Segment Start: DATA FOR PROCESSING
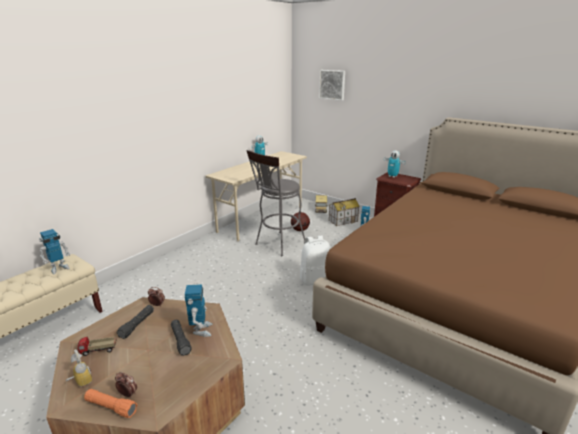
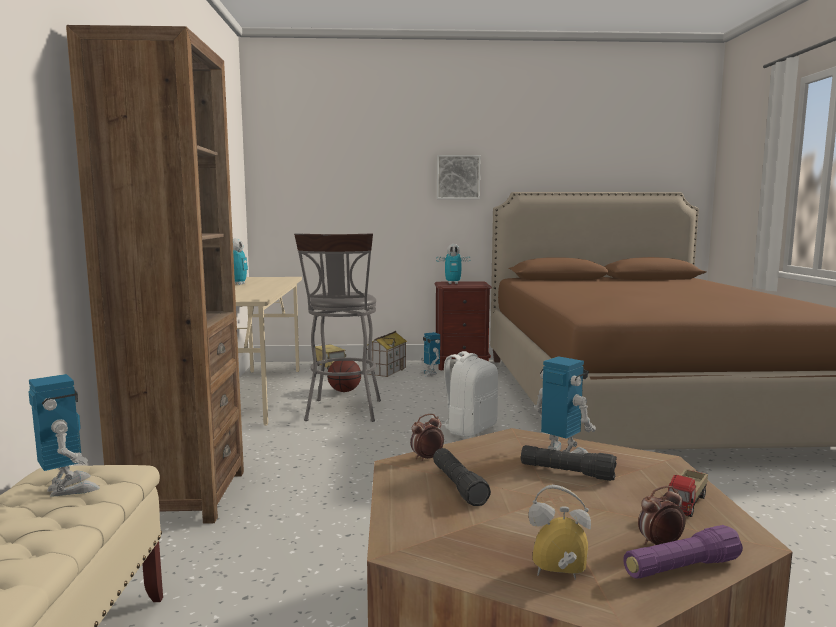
camera: 40 degrees left, 15 degrees down
(59, 268) = (68, 488): toy robot -> toy robot turned 45 degrees counterclockwise
(98, 351) = (478, 534): toy truck -> toy truck (687, 505)
(111, 407) = (681, 568): orange flashlight -> purple flashlight
(162, 269) = (182, 496): none -> brown bookcase
(332, 84) = (327, 161): picture -> picture (458, 177)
Segment End: DATA FOR PROCESSING
#### [DIRECTIONS FOR THIS TASK]
Write the listing out exactly, word for word, but omit the pictures.

#### [WRITTEN REPLY]
camera: 40 degrees left, 15 degrees down
(59, 268) = (68, 488): toy robot -> toy robot turned 45 degrees counterclockwise
(98, 351) = (478, 534): toy truck -> toy truck (687, 505)
(111, 407) = (681, 568): orange flashlight -> purple flashlight
(162, 269) = (182, 496): none -> brown bookcase
(332, 84) = (327, 161): picture -> picture (458, 177)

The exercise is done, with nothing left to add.